:: Supplied data

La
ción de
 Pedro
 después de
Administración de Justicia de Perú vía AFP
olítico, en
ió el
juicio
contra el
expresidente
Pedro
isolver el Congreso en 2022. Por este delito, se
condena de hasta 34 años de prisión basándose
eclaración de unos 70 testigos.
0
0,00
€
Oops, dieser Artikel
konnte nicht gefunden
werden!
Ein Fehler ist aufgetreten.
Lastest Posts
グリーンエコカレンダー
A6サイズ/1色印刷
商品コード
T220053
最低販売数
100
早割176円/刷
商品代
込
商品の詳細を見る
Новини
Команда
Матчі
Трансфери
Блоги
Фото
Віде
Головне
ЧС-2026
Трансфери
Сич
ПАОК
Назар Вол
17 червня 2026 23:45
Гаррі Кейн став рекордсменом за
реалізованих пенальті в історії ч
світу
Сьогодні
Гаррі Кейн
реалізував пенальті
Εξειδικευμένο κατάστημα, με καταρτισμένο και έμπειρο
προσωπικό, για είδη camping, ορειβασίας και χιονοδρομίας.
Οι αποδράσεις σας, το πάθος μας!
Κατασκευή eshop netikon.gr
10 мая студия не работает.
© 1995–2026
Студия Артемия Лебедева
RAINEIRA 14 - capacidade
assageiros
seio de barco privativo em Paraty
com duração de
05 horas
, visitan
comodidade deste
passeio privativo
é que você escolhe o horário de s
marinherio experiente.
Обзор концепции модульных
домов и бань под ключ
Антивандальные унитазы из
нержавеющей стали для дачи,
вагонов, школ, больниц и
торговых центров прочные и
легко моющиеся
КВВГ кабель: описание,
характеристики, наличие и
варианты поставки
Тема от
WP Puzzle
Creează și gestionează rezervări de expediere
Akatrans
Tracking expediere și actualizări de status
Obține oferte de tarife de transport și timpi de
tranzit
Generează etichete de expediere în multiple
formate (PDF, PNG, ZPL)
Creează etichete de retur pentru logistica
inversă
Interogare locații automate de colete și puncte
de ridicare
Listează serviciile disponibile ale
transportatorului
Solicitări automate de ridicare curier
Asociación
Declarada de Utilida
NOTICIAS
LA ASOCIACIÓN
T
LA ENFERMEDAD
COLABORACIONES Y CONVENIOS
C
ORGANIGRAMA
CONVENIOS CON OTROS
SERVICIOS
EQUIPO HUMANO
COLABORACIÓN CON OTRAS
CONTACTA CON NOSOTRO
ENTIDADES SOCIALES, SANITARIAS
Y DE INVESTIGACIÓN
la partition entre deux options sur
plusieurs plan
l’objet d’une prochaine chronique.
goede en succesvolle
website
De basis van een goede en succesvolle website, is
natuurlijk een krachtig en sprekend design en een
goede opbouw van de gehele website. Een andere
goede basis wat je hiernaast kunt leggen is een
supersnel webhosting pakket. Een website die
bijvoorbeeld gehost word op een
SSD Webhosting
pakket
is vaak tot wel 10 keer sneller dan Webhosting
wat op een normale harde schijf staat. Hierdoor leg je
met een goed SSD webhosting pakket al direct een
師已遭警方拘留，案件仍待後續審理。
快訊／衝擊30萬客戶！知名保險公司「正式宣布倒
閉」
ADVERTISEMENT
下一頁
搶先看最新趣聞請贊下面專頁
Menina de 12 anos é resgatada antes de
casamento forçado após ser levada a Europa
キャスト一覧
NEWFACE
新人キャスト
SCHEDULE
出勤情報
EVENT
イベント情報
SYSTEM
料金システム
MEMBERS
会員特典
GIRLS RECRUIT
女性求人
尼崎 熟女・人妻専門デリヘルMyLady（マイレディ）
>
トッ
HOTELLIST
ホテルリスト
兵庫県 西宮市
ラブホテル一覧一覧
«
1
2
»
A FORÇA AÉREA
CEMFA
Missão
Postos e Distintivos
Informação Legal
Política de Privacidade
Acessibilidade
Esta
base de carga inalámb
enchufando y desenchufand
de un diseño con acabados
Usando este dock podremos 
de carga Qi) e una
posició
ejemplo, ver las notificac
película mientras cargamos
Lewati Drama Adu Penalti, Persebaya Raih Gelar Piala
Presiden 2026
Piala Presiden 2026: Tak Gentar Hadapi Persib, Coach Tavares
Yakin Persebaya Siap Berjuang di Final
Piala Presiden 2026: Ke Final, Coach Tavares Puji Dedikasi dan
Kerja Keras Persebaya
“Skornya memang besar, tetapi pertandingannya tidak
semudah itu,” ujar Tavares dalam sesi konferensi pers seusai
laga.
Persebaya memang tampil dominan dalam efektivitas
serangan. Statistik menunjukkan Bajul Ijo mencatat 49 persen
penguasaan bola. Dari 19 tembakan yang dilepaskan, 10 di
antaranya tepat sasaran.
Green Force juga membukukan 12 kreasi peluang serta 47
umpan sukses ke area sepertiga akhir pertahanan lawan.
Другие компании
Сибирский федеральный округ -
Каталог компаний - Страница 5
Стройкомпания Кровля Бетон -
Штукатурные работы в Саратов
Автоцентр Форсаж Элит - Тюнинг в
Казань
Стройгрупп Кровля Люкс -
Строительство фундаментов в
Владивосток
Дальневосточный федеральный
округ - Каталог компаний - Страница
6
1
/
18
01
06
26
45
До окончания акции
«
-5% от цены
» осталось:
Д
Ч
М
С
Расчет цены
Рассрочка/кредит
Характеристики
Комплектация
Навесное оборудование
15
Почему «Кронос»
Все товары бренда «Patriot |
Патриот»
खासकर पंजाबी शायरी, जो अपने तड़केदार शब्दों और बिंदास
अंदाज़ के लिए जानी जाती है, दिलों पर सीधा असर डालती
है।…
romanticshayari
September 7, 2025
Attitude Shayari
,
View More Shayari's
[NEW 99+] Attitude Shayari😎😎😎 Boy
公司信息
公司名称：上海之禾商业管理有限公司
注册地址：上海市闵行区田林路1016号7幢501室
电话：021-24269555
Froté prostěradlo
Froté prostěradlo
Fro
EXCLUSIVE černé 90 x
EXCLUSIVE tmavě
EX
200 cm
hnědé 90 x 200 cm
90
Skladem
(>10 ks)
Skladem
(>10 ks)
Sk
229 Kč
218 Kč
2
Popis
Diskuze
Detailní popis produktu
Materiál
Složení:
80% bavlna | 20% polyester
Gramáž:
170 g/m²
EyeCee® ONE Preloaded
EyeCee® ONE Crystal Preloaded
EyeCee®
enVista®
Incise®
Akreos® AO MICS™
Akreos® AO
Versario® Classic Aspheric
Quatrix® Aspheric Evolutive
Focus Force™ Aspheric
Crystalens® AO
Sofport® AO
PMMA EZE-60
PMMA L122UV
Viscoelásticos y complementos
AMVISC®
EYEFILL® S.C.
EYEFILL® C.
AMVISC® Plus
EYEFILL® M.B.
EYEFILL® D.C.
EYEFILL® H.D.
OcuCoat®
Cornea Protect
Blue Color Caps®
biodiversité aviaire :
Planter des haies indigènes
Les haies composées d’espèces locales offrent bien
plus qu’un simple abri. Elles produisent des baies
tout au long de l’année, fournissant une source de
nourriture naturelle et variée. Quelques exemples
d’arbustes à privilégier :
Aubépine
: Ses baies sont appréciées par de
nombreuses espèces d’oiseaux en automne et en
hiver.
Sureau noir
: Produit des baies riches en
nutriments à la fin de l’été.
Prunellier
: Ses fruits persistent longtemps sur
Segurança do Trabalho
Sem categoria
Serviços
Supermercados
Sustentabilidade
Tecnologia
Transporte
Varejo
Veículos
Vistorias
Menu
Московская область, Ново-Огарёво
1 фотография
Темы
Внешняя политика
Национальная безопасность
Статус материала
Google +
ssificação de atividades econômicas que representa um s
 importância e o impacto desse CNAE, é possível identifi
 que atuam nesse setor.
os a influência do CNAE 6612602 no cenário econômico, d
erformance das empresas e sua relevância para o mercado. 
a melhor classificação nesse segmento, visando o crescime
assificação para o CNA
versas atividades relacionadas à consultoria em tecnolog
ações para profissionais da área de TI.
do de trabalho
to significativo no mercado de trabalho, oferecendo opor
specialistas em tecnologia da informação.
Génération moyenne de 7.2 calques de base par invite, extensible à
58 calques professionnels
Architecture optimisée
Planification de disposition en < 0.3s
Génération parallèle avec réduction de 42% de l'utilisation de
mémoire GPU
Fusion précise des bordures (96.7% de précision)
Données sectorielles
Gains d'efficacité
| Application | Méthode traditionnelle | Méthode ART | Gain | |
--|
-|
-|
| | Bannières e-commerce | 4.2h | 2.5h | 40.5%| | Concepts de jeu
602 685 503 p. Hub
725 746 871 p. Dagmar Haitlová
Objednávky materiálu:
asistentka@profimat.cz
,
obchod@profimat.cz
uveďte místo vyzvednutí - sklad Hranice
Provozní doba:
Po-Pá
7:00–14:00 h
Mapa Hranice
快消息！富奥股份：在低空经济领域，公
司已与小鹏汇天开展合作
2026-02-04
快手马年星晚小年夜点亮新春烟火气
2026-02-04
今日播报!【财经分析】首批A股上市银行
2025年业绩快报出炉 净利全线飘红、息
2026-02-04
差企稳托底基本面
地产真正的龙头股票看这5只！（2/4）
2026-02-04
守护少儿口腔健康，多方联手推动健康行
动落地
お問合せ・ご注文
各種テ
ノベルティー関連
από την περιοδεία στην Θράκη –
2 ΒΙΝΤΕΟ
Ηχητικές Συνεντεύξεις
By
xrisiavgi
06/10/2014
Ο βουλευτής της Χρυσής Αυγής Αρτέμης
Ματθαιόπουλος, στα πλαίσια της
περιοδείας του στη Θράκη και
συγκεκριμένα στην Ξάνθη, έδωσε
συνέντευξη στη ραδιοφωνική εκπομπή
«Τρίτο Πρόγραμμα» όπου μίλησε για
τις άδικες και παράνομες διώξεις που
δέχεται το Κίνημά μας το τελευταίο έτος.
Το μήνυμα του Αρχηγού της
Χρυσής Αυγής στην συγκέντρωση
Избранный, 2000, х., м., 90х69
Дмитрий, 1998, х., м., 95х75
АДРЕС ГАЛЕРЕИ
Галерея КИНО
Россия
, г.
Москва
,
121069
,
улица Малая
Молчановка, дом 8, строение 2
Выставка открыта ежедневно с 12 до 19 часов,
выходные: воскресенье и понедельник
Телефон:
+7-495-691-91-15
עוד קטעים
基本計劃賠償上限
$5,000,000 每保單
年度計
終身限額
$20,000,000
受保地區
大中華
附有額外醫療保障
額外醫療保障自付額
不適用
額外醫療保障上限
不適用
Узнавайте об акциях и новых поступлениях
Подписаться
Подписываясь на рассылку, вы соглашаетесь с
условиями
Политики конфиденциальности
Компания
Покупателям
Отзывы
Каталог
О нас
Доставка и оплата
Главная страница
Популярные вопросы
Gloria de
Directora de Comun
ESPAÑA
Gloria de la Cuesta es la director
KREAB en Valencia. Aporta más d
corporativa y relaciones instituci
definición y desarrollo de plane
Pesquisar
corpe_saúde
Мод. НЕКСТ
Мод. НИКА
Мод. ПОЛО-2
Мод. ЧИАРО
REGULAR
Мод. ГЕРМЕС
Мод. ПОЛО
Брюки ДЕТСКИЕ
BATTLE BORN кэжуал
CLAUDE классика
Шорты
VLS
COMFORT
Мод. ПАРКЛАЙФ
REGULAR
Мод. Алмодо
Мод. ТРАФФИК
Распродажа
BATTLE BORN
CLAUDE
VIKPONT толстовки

::::

▶ Exercise brief
Everything from the first line of the records through the line holding "goede basis wat" is to be transcribed exactly; leave out all other lines.

▶ Answer to this exercise
La
ción de
 Pedro
 después de
Administración de Justicia de Perú vía AFP
olítico, en
ió el
juicio
contra el
expresidente
Pedro
isolver el Congreso en 2022. Por este delito, se
condena de hasta 34 años de prisión basándose
eclaración de unos 70 testigos.
0
0,00
€
Oops, dieser Artikel
konnte nicht gefunden
werden!
Ein Fehler ist aufgetreten.
Lastest Posts
グリーンエコカレンダー
A6サイズ/1色印刷
商品コード
T220053
最低販売数
100
早割176円/刷
商品代
込
商品の詳細を見る
Новини
Команда
Матчі
Трансфери
Блоги
Фото
Віде
Головне
ЧС-2026
Трансфери
Сич
ПАОК
Назар Вол
17 червня 2026 23:45
Гаррі Кейн став рекордсменом за
реалізованих пенальті в історії ч
світу
Сьогодні
Гаррі Кейн
реалізував пенальті
Εξειδικευμένο κατάστημα, με καταρτισμένο και έμπειρο
προσωπικό, για είδη camping, ορειβασίας και χιονοδρομίας.
Οι αποδράσεις σας, το πάθος μας!
Κατασκευή eshop netikon.gr
10 мая студия не работает.
© 1995–2026
Студия Артемия Лебедева
RAINEIRA 14 - capacidade
assageiros
seio de barco privativo em Paraty
com duração de
05 horas
, visitan
comodidade deste
passeio privativo
é que você escolhe o horário de s
marinherio experiente.
Обзор концепции модульных
домов и бань под ключ
Антивандальные унитазы из
нержавеющей стали для дачи,
вагонов, школ, больниц и
торговых центров прочные и
легко моющиеся
КВВГ кабель: описание,
характеристики, наличие и
варианты поставки
Тема от
WP Puzzle
Creează și gestionează rezervări de expediere
Akatrans
Tracking expediere și actualizări de status
Obține oferte de tarife de transport și timpi de
tranzit
Generează etichete de expediere în multiple
formate (PDF, PNG, ZPL)
Creează etichete de retur pentru logistica
inversă
Interogare locații automate de colete și puncte
de ridicare
Listează serviciile disponibile ale
transportatorului
Solicitări automate de ridicare curier
Asociación
Declarada de Utilida
NOTICIAS
LA ASOCIACIÓN
T
LA ENFERMEDAD
COLABORACIONES Y CONVENIOS
C
ORGANIGRAMA
CONVENIOS CON OTROS
SERVICIOS
EQUIPO HUMANO
COLABORACIÓN CON OTRAS
CONTACTA CON NOSOTRO
ENTIDADES SOCIALES, SANITARIAS
Y DE INVESTIGACIÓN
la partition entre deux options sur
plusieurs plan
l’objet d’une prochaine chronique.
goede en succesvolle
website
De basis van een goede en succesvolle website, is
natuurlijk een krachtig en sprekend design en een
goede opbouw van de gehele website. Een andere
goede basis wat je hiernaast kunt leggen is een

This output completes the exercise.